Maroc: Rabat-Salé-Kénitra - Un vent de changement a soufflé sur la région

Rabat — L'échiquier politique dans la région de Rabat-Salé-Kénitra (RSK) a été profondément bouleversé au lendemain du triple scrutin du 8 septembre, favorisant par la même l'ascension de nouveaux visages sur la scène régionale.

Sortis grands gagnants des élections législatives, régionales et communales, le Rassemblement national des indépendants (RNI) et le Parti Authenticité et Modernité (PAM) ont raflé, à eux seuls, 20 des 39 sièges réservés à la région à la Chambre des Représentants.

Quant au Parti de la Justice et du Développement (PJD) qui était solidement installé durant les deux précédents quinquennats législatifs et le dernier sextennat régional et communal, il s'est littéralement effondré aux dernières élections, un seul candidat de cette formation ayant réussi à sortir indemne de cette défaite aux législatives.

De l'avis de Tarek Atlati, président du Centre marocain des études et recherches stratégiques (CMERS), les électeurs de la région "ont dit leur mot en faveur d'un changement radical", donnant lieu à une nouvelle carte politique pour les années à venir.

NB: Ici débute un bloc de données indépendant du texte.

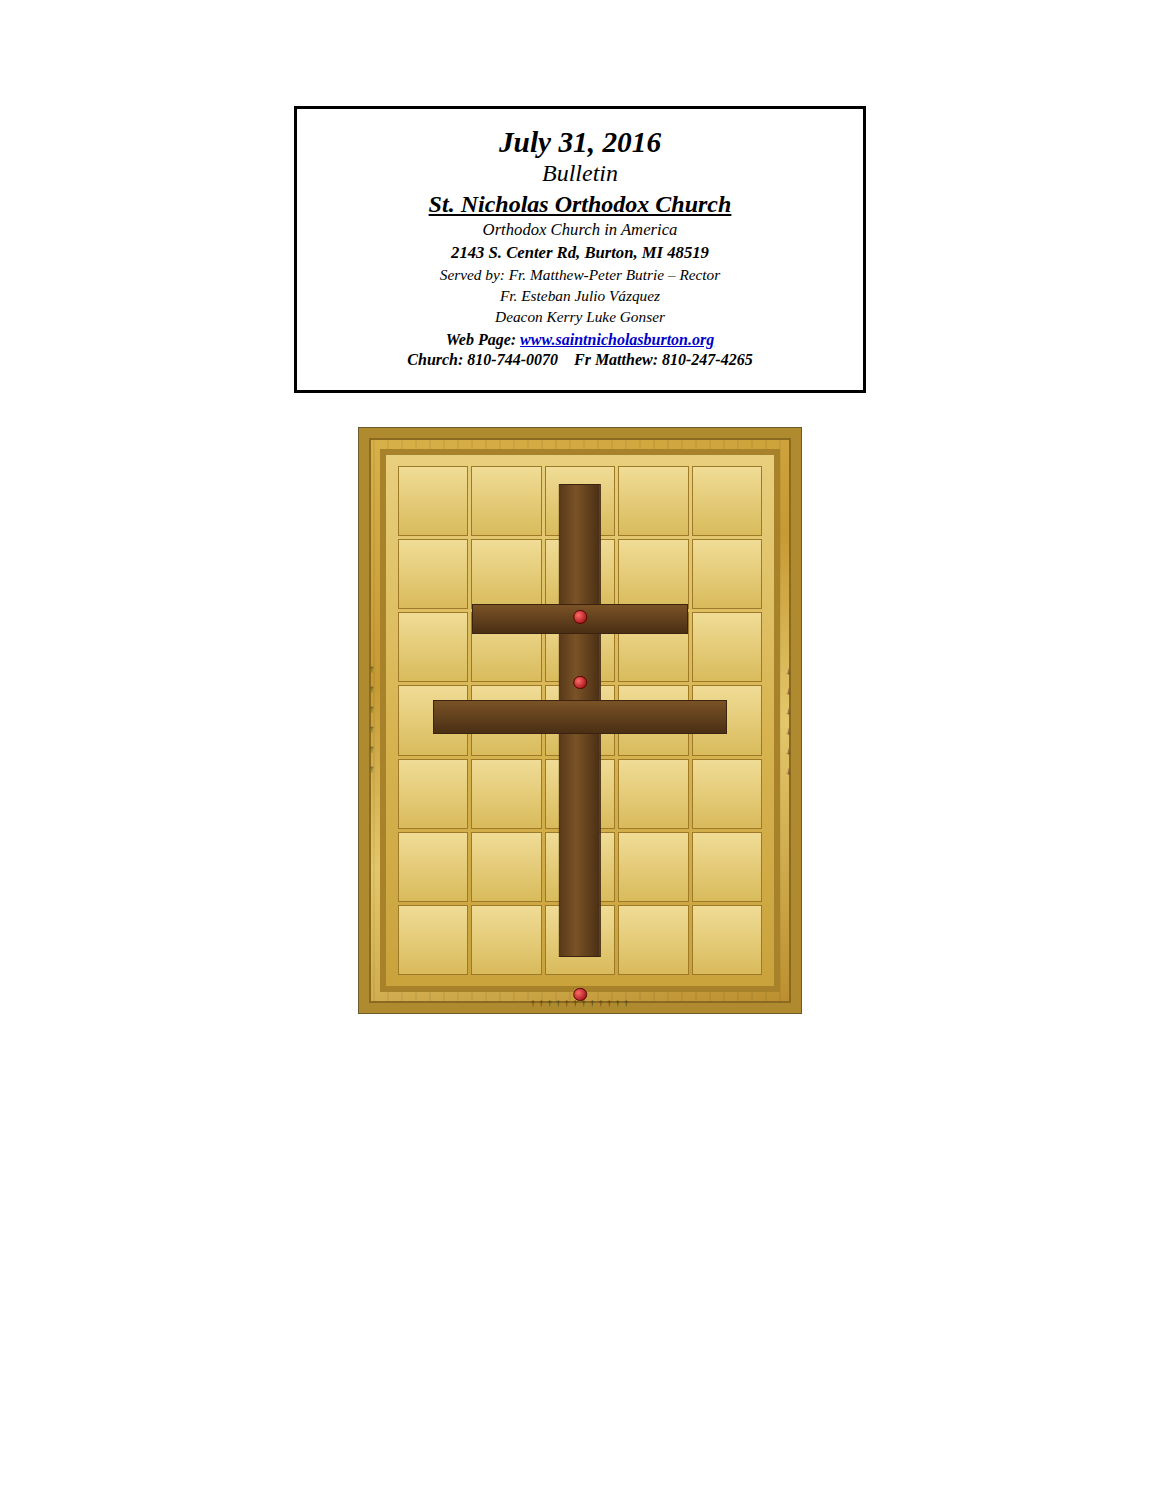July 31, 2016
Bulletin
St. Nicholas Orthodox Church
Orthodox Church in America
2143 S. Center Rd, Burton, MI 48519
Served by: Fr. Matthew-Peter Butrie – Rector
Fr. Esteban Julio Vázquez
Deacon Kerry Luke Gonser
Web Page: www.saintnicholasburton.org
Church: 810-744-0070 Fr Matthew: 810-247-4265
† † † † † †
† † † † † †
† † † † † † † † † † † †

La lecture des résultats des élections au niveau de la région révèle clairement que le PJD "a subi un vote sanction sans précédent après avoir présidé aux destinées du Conseil de la région ainsi que bon nombre de collectivités", a-t-il expliqué dans un entretien à la MAP.

Au volet du développement, M. Atlati juge opportun ce changement de cap dans la capitale et sa région, qui a besoin d'un effort soutenu pour assurer la continuité et traduire dans les faits les grands investissements initiés sous l'impulsion de SM le Roi Mohammed VI, ajoutant que les électeurs "n'ont pas choisi le changement pour le changement, mais à cause d'un certain nombre de difficultés, notamment en matière d'emploi".

La région "se positionne en tant que levier de premier plan au Maroc dans plusieurs secteurs comme l'industrie automobile, l'agriculture, le tourisme et la recherche scientifique, comme en témoignent les partenariats scellés par les universités implantées dans la région, en premier lieu les universités Mohammed V de Rabat et Ibn Tofail de Kénitra", a relevé le président du CMERS.

Côté gestion de la chose publique régionale, "la donne locale avait besoin d'une bouffée d'oxygène" pour l'implémentation des chantiers de développement dans une région au potentiel indéniable, a-t-il ajouté, précisant que la nouvelle majorité est appelée à apporter des expertises et à mobiliser des cadres pour la mise en œuvre du nouveau modèle du développement (NMD).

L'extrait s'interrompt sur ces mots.